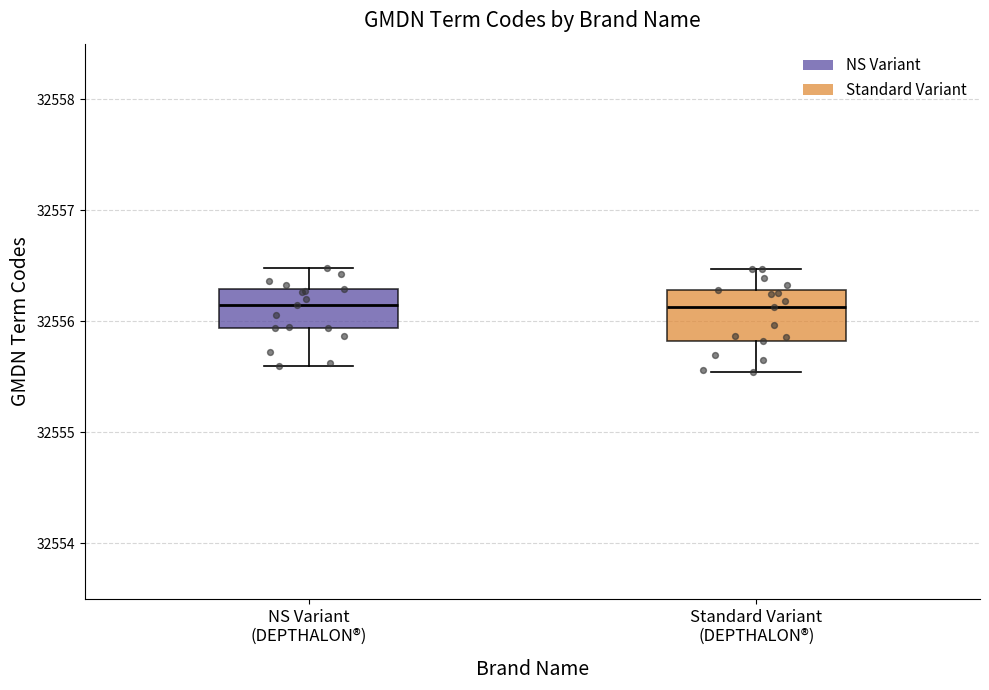

Comparing the boxes themselves (not the whiskers), which one is the tallest?

Standard Variant (DEPTHALON®)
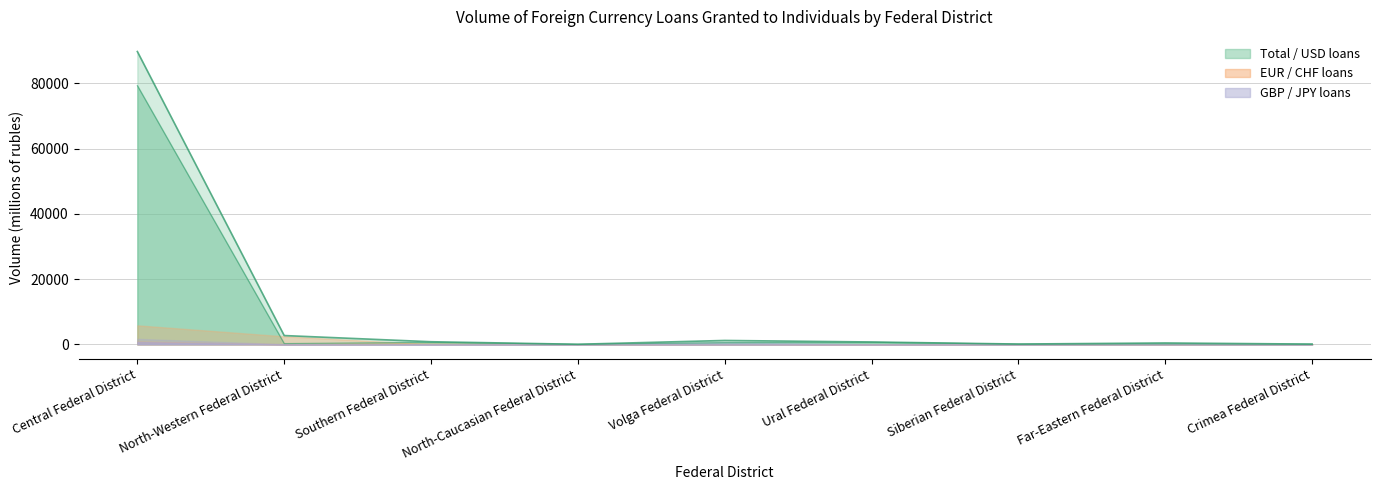

At which category does CHF loans reach its first local peak?

Southern Federal District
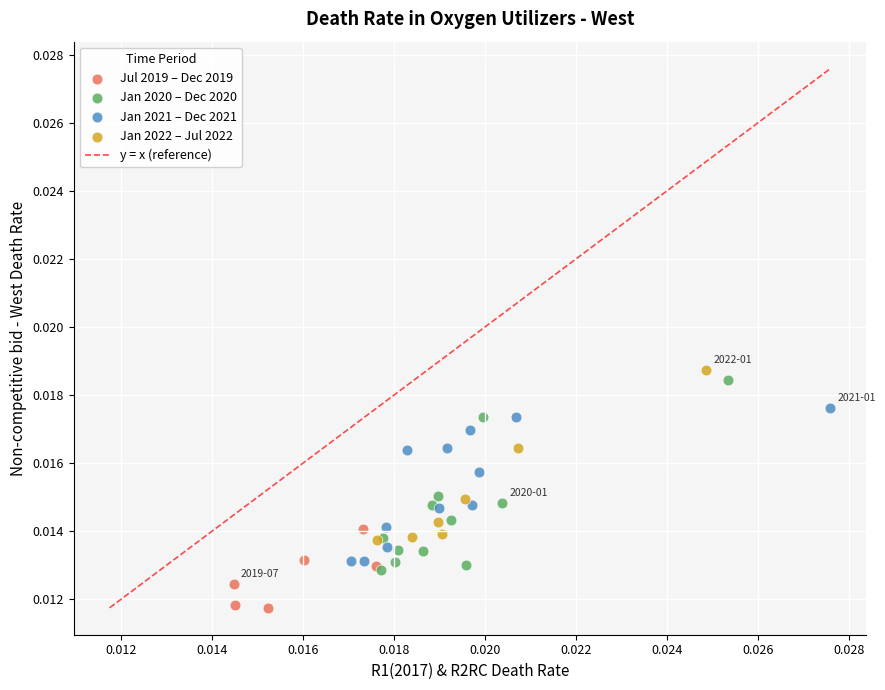

Which series has the largest Y range (max minus min)?

Jan 2020 – Dec 2020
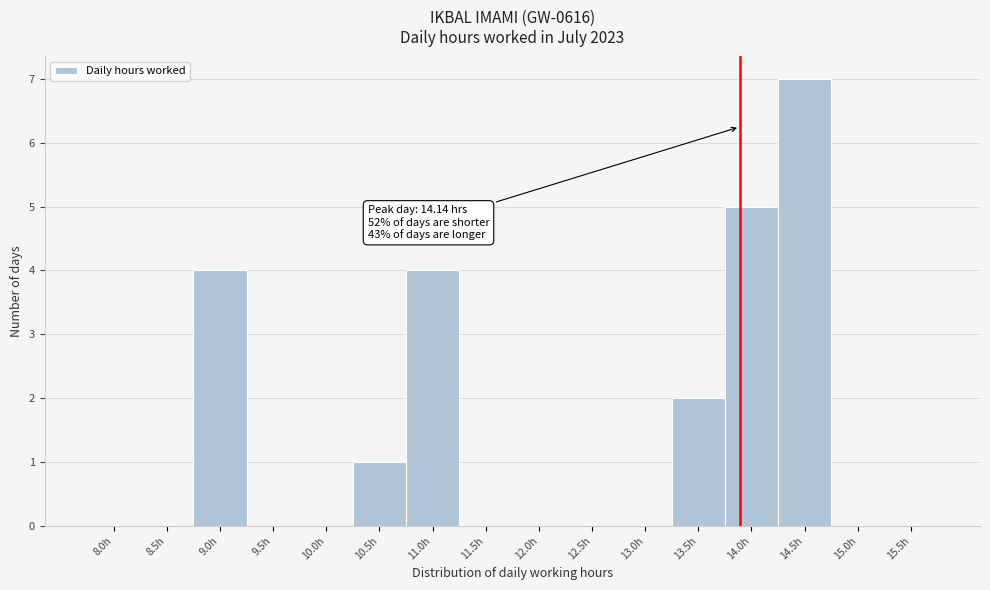

Reading left to right, extract all data points from this chart.

8.0h=0	8.5h=0	9.0h=4	9.5h=0	10.0h=0	10.5h=1	11.0h=4	11.5h=0	12.0h=0	12.5h=0	13.0h=0	13.5h=2	14.0h=5	14.5h=7	15.0h=0	15.5h=0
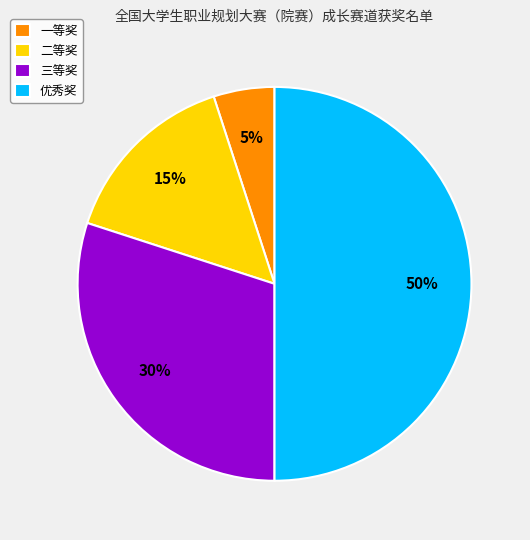

To the nearest percent, what is the difference between the largest and smallest slice percentages?

45%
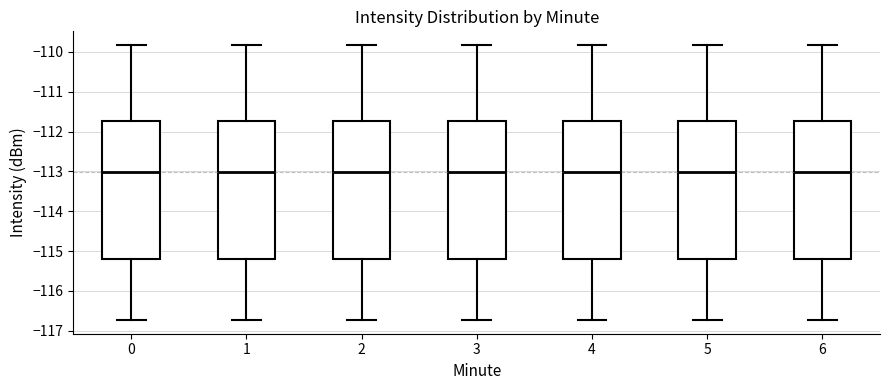

Reading left to right, transcribe this box plot: for each box, give where its median line is, the range the box spans, and where its two whiskers end, as read against the y-axis. The values are not printed on the chart, so give them approximately, as read against the axis.

0: median -113.0, box -115.2 to -111.7, whiskers -116.7 to -109.8
1: median -113.0, box -115.2 to -111.7, whiskers -116.7 to -109.8
2: median -113.0, box -115.2 to -111.7, whiskers -116.7 to -109.8
3: median -113.0, box -115.2 to -111.7, whiskers -116.7 to -109.8
4: median -113.0, box -115.2 to -111.7, whiskers -116.7 to -109.8
5: median -113.0, box -115.2 to -111.7, whiskers -116.7 to -109.8
6: median -113.0, box -115.2 to -111.7, whiskers -116.7 to -109.8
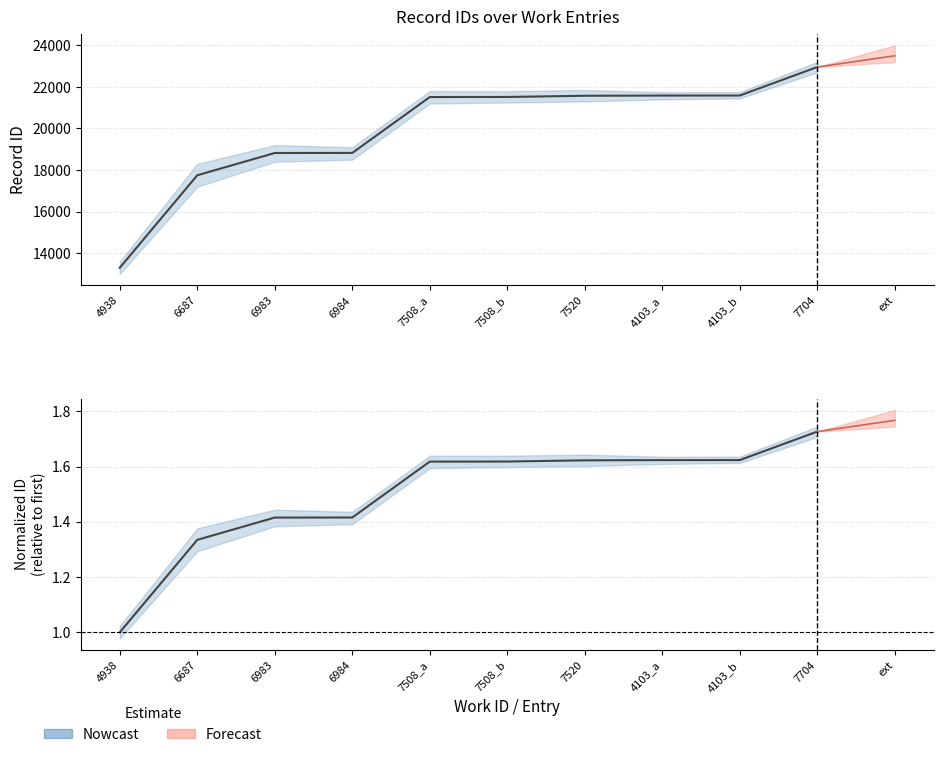

Reading left to right, extract all data points from this chart.

13298	17749	18821	18824	21513	21517	21575	21585	21587	22958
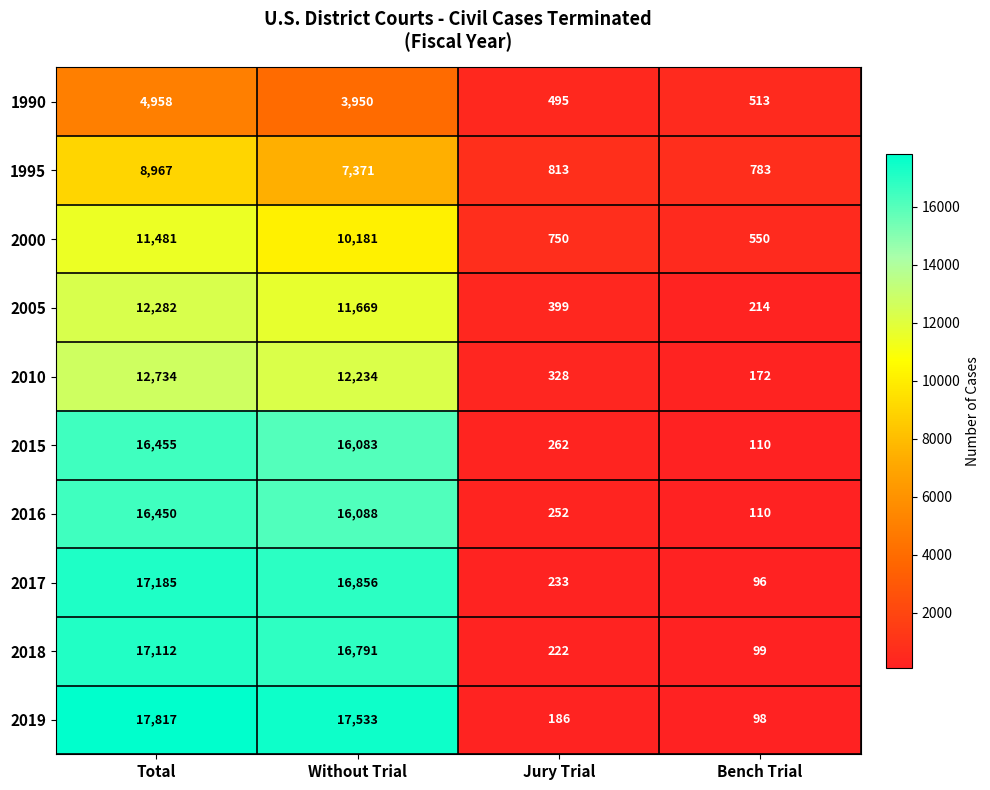

What is the difference between the highest and lowest values at Without Trial?

13583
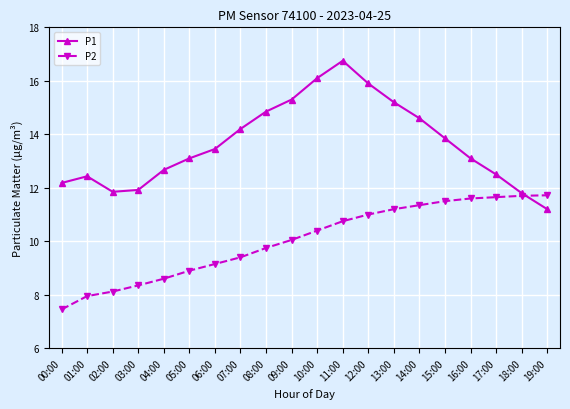

True or false: P1 and P2 intersect in this chart.

True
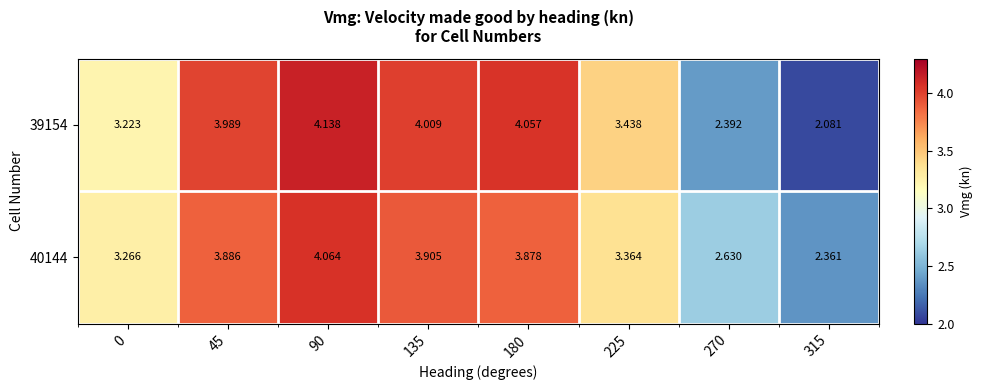

Which series has the largest range (max minus min)?

39154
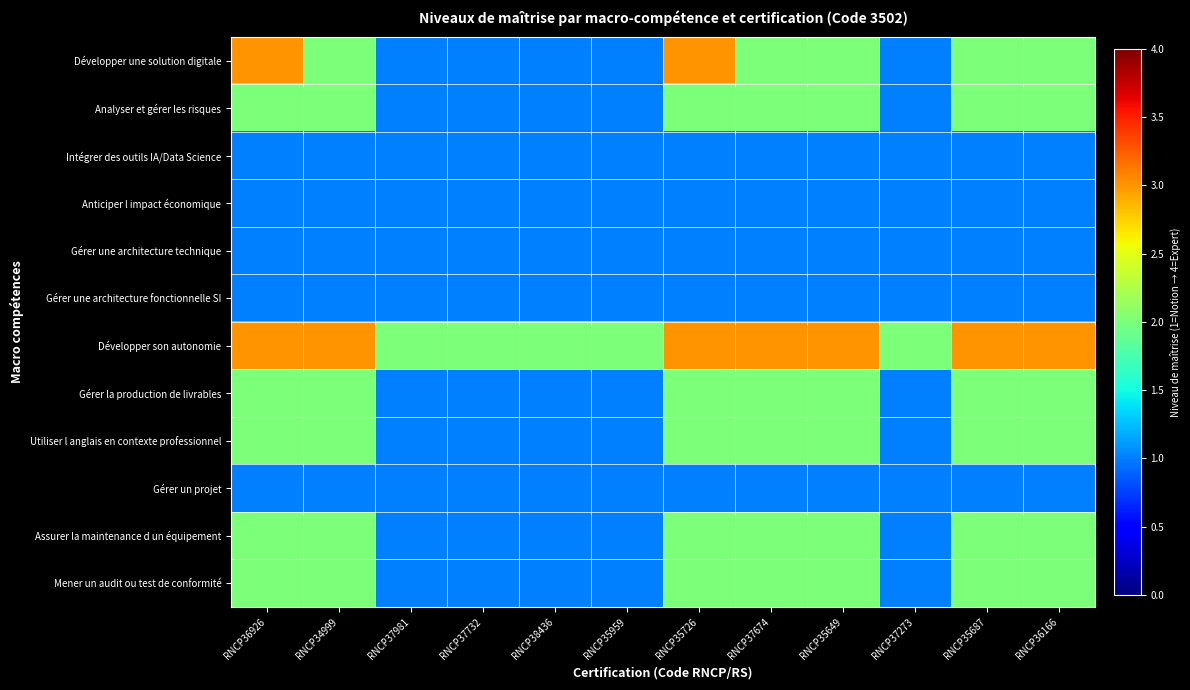

At RNCP37674, list the series in order from largest to smallest.

Développer son autonomie, Développer une solution digitale, Analyser et gérer les risques, Gérer la production de livrables, Utiliser l anglais en contexte professionnel, Assurer la maintenance d un équipement, Mener un audit ou test de conformité, Intégrer des outils IA/Data Science, Anticiper l impact économique, Gérer une architecture technique, Gérer une architecture fonctionnelle SI, Gérer un projet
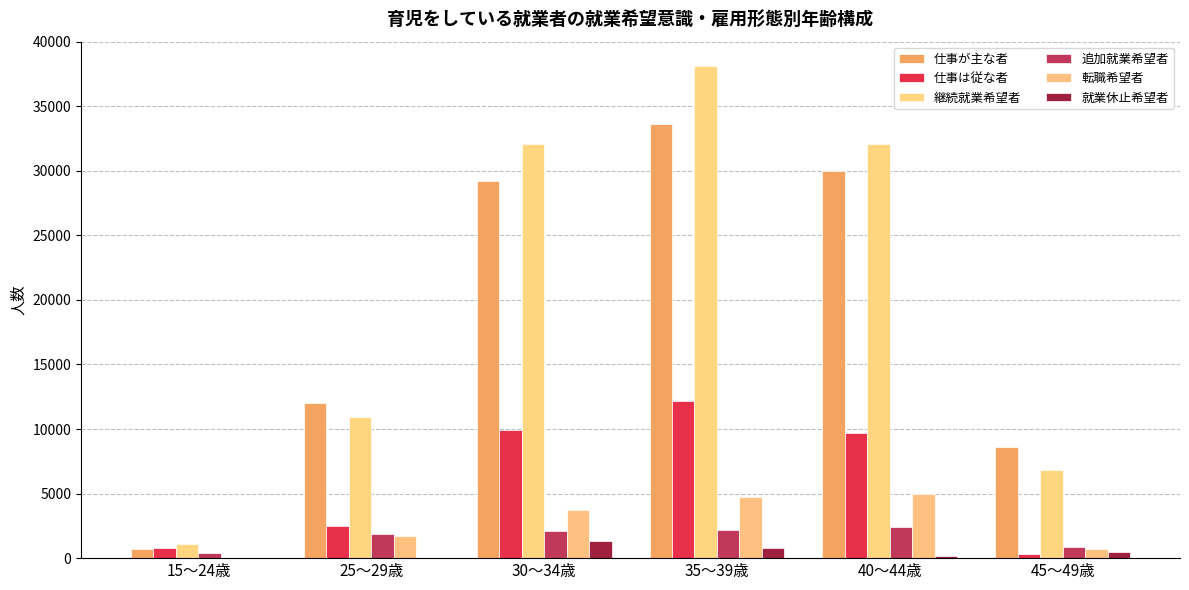

How many categories are shown in the chart?

6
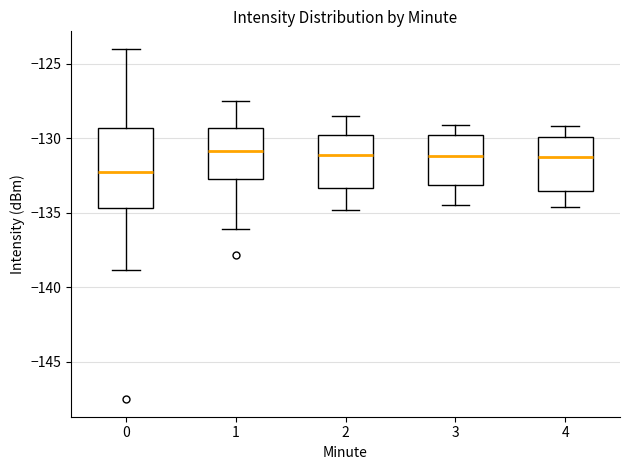

Comparing the boxes themselves (not the whiskers), which one is the tallest?

0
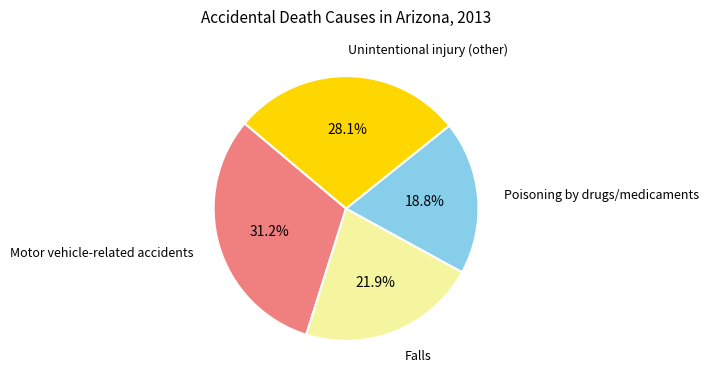

To the nearest percent, what is the average slice percentage?

25%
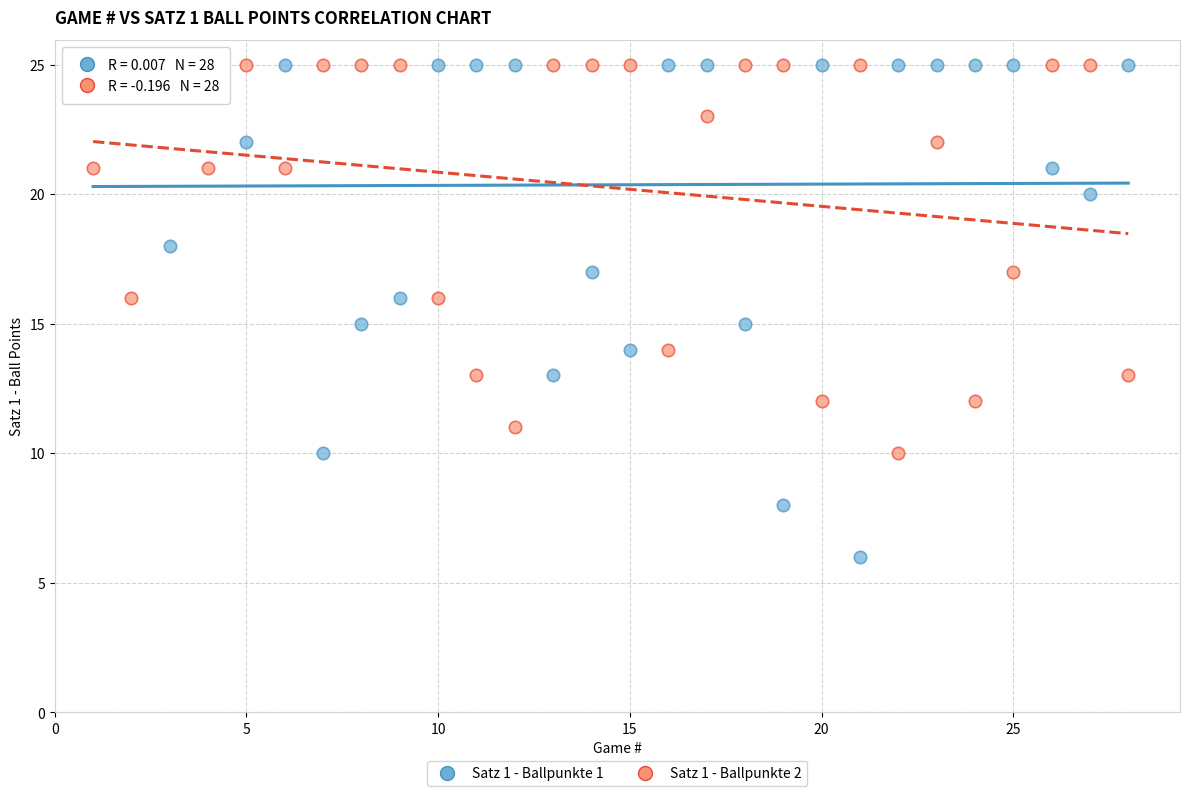

Across all data points, what is the range of Y values (max minus min)?

19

◆ ◆ ◆ ◆ ◆ ◆ ◆

Pull out every line of the entries above that contains the string "slice", treating uppercase and lowercase letters as different.

To the nearest percent, what is the difference between the largest and smallest slice percentages?
To the nearest percent, what is the average slice percentage?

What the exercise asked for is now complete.